Building on these considerations (which we outline extensively in our policy paper), we suggest that interventions in this area can be usefully incorporated in the forthcoming EU Gender Equality Strategy in at least four ways.

  1. The new Gender Equality Strategy should integrate inter-State data and information sharing, legal and technical skill exchange, and EU-level training of national legal personnel on digital violence. In order to do this, legislative intervention that falls outside the legislative remit of the EU may be needed to address legal loopholes (in many European states this is the case, for example, with image-based abuse). However, several existing provisions at national, international and EU-levels can be effectively used to respond to digital attacks. In other words, it is crucial that legal personnel and other stakeholders across the continent are trained to recognise the gendered nature of digital abuse, and to apply existing legislation accordingly.
  1. EU institutions can effectively build on existing EU-level legislation (for example, the Equal Treatment Directive, the Code of Best Practices for Women in ICT, GDPR) to push tech companies to adopt more effective reporting mechanisms, as well as take down and moderation procedures. There is also a need for more transparent data policies and internal gender equality commitments. This last point is particularly important, as gender inequalities in tech companies can translate into a dismissive attitude towards digital harm. Online abuse concerns should thus be incorporated not only in the section of the Gender Equality Strategy that addresses violence against women, but also in those that consider how to advance women’s rights in the context of digital innovation.
  2. The new Strategy should explicitly cite digital violence survivors (and the groups that work with them) as beneficiaries of specific forms of support. Not only do women’s rights organisations tend to be painfully underfunded, but tackling online harm also adds another layer of difficulty. Domestic and sexual violence charities (together with employers) need specialised training and resources to best withstand digital attacks. In particular, there is evidence that female politicians, journalists and human rights advocates are amongst the principal targets of online assaults. Whilst this leads some to quit their job, it also dissuades younger women from engaging in public life. Awareness raising, training and capacity building initiatives are thus urgently needed for organisations that employ, or work with, professionals in public facing roles. Crucially, this should be a part of EU-sponsored measures to address gender-based violence, as well as of those sections of the new Strategy dealing with gender equality at work and in decision-making.
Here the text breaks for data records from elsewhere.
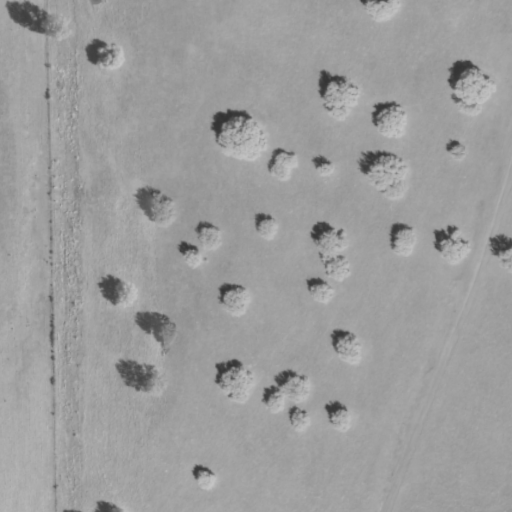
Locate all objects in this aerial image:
road: (489, 232)
road: (413, 408)
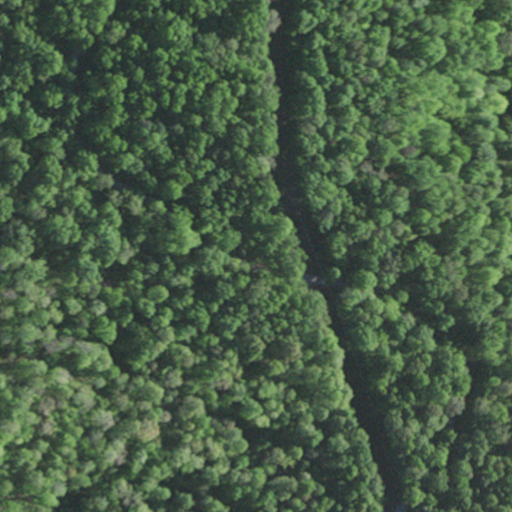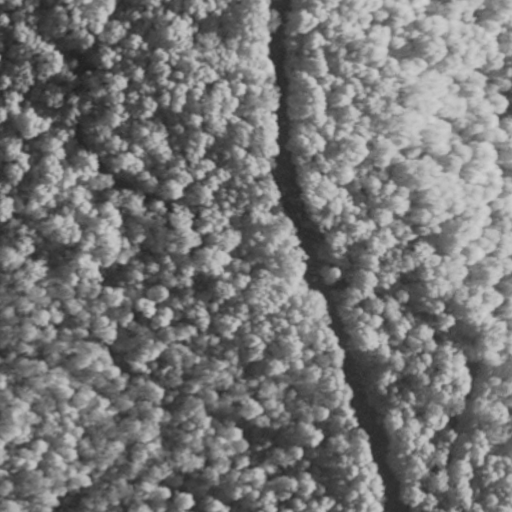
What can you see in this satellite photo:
road: (264, 268)
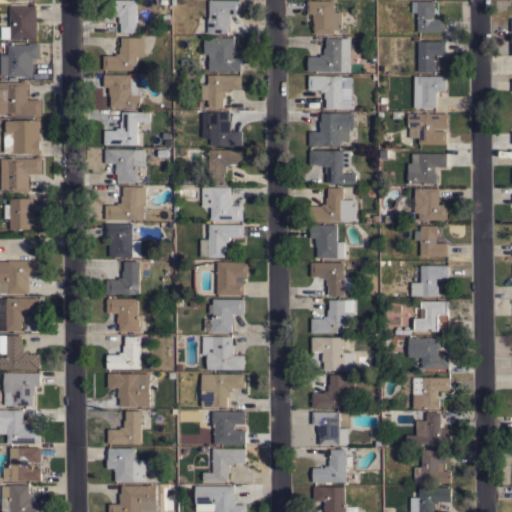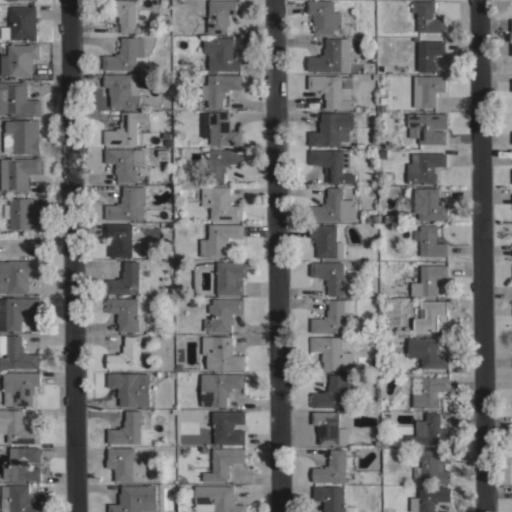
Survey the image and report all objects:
building: (122, 13)
building: (220, 14)
building: (324, 15)
building: (126, 16)
building: (166, 16)
building: (218, 16)
building: (323, 16)
building: (426, 16)
building: (427, 16)
building: (22, 22)
building: (21, 23)
building: (511, 24)
building: (220, 53)
building: (221, 53)
building: (124, 54)
building: (125, 54)
building: (426, 54)
building: (332, 55)
building: (427, 55)
building: (331, 56)
building: (18, 58)
building: (22, 58)
building: (218, 88)
building: (219, 88)
building: (332, 89)
building: (333, 89)
building: (427, 89)
building: (427, 89)
building: (119, 90)
building: (122, 90)
building: (17, 99)
building: (18, 99)
building: (382, 99)
building: (382, 107)
building: (427, 126)
building: (427, 127)
building: (125, 128)
building: (126, 128)
building: (218, 128)
building: (331, 128)
building: (332, 128)
building: (219, 129)
building: (20, 135)
building: (23, 135)
building: (161, 153)
building: (382, 154)
building: (221, 161)
building: (124, 162)
building: (125, 162)
building: (222, 162)
building: (333, 164)
building: (330, 165)
building: (424, 166)
building: (425, 167)
building: (17, 172)
building: (18, 172)
building: (220, 202)
building: (220, 203)
building: (127, 204)
building: (128, 204)
building: (428, 204)
building: (428, 204)
building: (334, 207)
building: (334, 207)
building: (21, 213)
building: (22, 213)
building: (387, 217)
building: (371, 218)
building: (218, 238)
building: (118, 239)
building: (218, 239)
building: (122, 240)
building: (325, 240)
building: (326, 240)
building: (429, 241)
building: (430, 241)
road: (73, 256)
road: (281, 256)
road: (478, 256)
building: (16, 274)
building: (16, 274)
building: (331, 275)
building: (229, 276)
building: (331, 276)
building: (231, 277)
building: (124, 279)
building: (125, 279)
building: (427, 279)
building: (429, 279)
building: (192, 302)
building: (15, 311)
building: (15, 311)
building: (123, 312)
building: (126, 314)
building: (222, 314)
building: (223, 314)
building: (430, 314)
building: (431, 315)
building: (332, 316)
building: (334, 316)
building: (397, 331)
building: (406, 331)
building: (426, 351)
building: (427, 351)
building: (332, 352)
building: (332, 352)
building: (16, 353)
building: (221, 353)
building: (222, 353)
building: (18, 354)
building: (125, 354)
building: (126, 354)
building: (178, 366)
building: (171, 374)
building: (19, 387)
building: (130, 387)
building: (130, 387)
building: (217, 387)
building: (218, 387)
building: (20, 388)
building: (427, 390)
building: (428, 390)
building: (335, 391)
building: (332, 392)
building: (227, 426)
building: (17, 427)
building: (17, 427)
building: (228, 427)
building: (329, 427)
building: (328, 428)
building: (126, 429)
building: (127, 429)
building: (428, 430)
building: (429, 430)
building: (377, 442)
building: (125, 463)
building: (223, 463)
building: (223, 463)
building: (22, 464)
building: (23, 464)
building: (125, 464)
building: (432, 466)
building: (433, 466)
building: (331, 467)
building: (334, 467)
building: (432, 496)
building: (330, 497)
building: (430, 497)
building: (19, 498)
building: (134, 498)
building: (332, 498)
building: (18, 499)
building: (135, 499)
building: (216, 499)
building: (217, 499)
building: (4, 504)
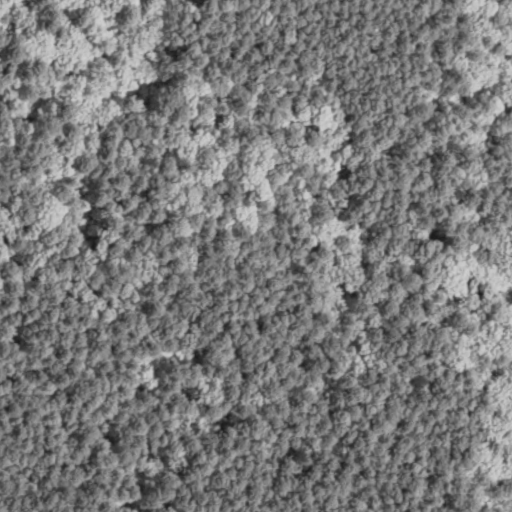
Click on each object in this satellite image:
road: (93, 313)
road: (185, 473)
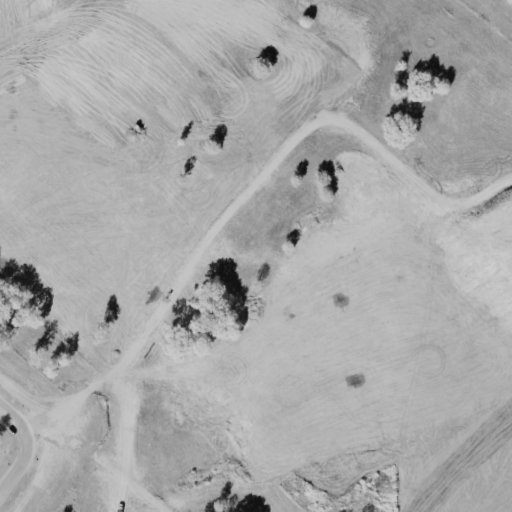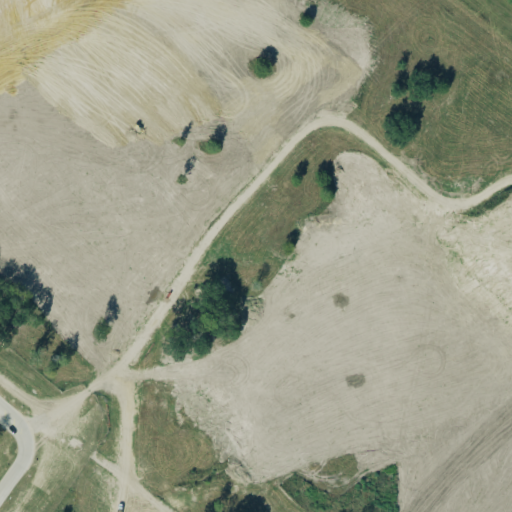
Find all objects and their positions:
railway: (498, 10)
road: (245, 195)
road: (19, 429)
road: (14, 471)
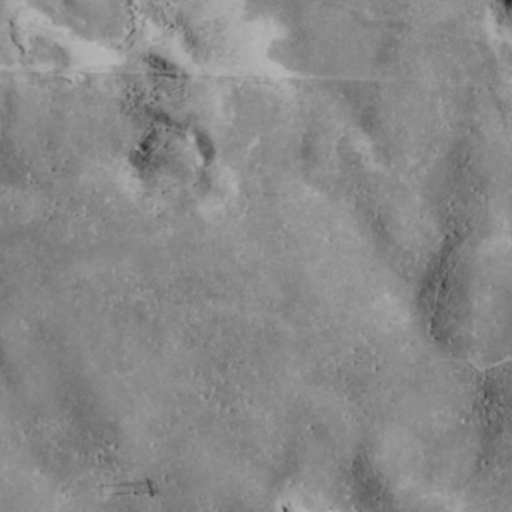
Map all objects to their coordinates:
power tower: (103, 493)
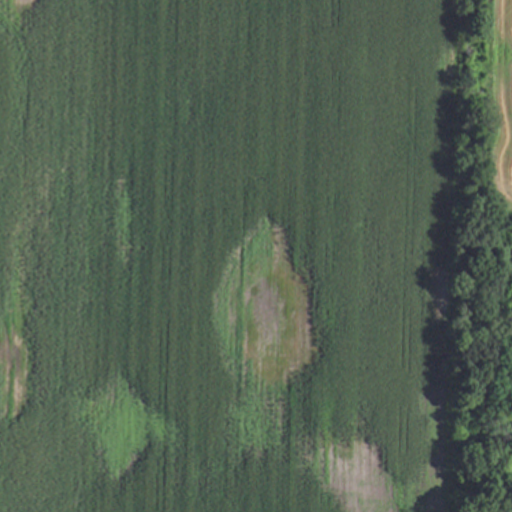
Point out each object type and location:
crop: (233, 254)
  1. Educational interventions, and especially comprehensive sexuality education designed to eradicate the stereotypes and social norms that inform violence are the single most effective, long-term strategy to challenge online violence – and indeed any type of abuse. Coordination of best practices and capacity building in this area are key.

Whilst the 2020-2024 EU Gender Strategy could mark a significant stride towards the eventual eradication of gender-based violence, this intervention must incorporate multi-level solutions targeting digital attacks and online abuse. An awareness of the pernicious nature of digital violence- and its tangible real-world impacts- will help to inform a truly transformational strategy for the new decade.